THE future of a small Wilmslow bike repair business is at risk of closing after Cheshire East Council rejected a retrospective planning application for its Knutsford Road premises.

Michael Troup runs Bike9 from a shed on his father’s driveway, where he set up three years ago to allow him to look after his father while running his small independent business.

Mr Troup had not realised a planning application was needed for the non-fixed structure, but submitted one in late 2019 after a member of the public lodged a complaint to the council.

After almost a year, Cheshire East Council has rejected the application following strong opposition from neighbours, forcing Bike9 to close unless a future appeal is successful.

In its response to the application, the council alluded to neighbour’s objections as one reason for refusing to give planning permission.

The statement said: “The existing use adversely affects the amenities of neighbouring [properties], due to the increase in activity, comings and goings and resultant disturbance.

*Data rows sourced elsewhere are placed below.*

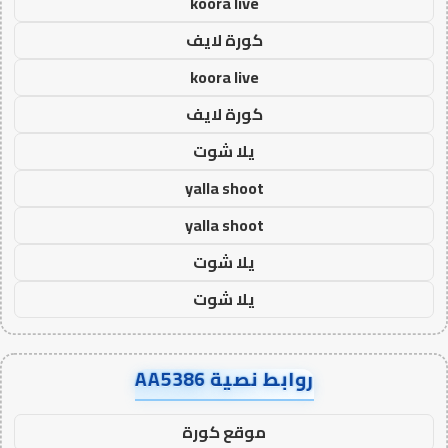
koora live
كورة لايف
koora live
كورة لايف
يلا شوت
yalla shoot
yalla shoot
يلا شوت
يلا شوت
روابط نصية AA5386
موقع كورة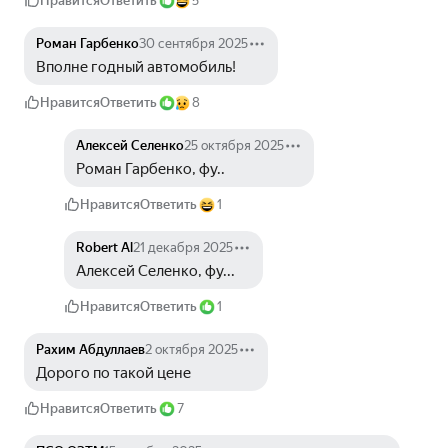
Нравится
Ответить
5
Роман Гарбенко
30 сентября 2025
Вполне годный автомобиль! 
Нравится
Ответить
8
Алексей Селенко
25 октября 2025
Роман Гарбенко, фу..
Нравится
Ответить
1
Robert Al
21 декабря 2025
Алексей Селенко, фу...
Нравится
Ответить
1
Рахим Абдуллаев
2 октября 2025
Дорого по такой цене
Нравится
Ответить
7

“The development does not achieve a high standard of amenity to existing occupiers. It also fails to contribute positively to the character and identity of the area, as a result of its poor relationship with neighbouring properties.”

Mr Troup contested the outcome, saying while the business was busy at the start of the first Covid-19 lockdown due to a sharp increase in the amount of people taking up cycling, it is now back to receiving two or three customers per day.

He also criticised the neighbours who opposed the application, including one who used the bike repair service free of charge.

“He says he’s stood there one day and watched the road. I find it very sad, to be honest,” Mr Troup said.

“We’ve had a neighbour hanging over the hedge taking photographs of people pulling in and out of the drive,” he added.

And to another neighbour who complained about a sign placed on the road, he responded: “If he doesn’t like signs, why buy a house next door to a bloody great big building that’s got Travis Perkins plastered all over it?”

Mr Troup, whose brother owns the property next door, added that the neighbours should be careful what they wish for, pointing out that while the council may refuse a small bike repair business running out of a shed, it is unlikely they would refuse permission to build multiple townhouses on the site.

He said: “They’ll regret it if I don’t get it. We own both houses, and we would sell them to developers.

“Whether it takes six months or 12 months, a developer will get permission to put 24 townhouses on here. So they’ll be worse off at the end of it anyway.”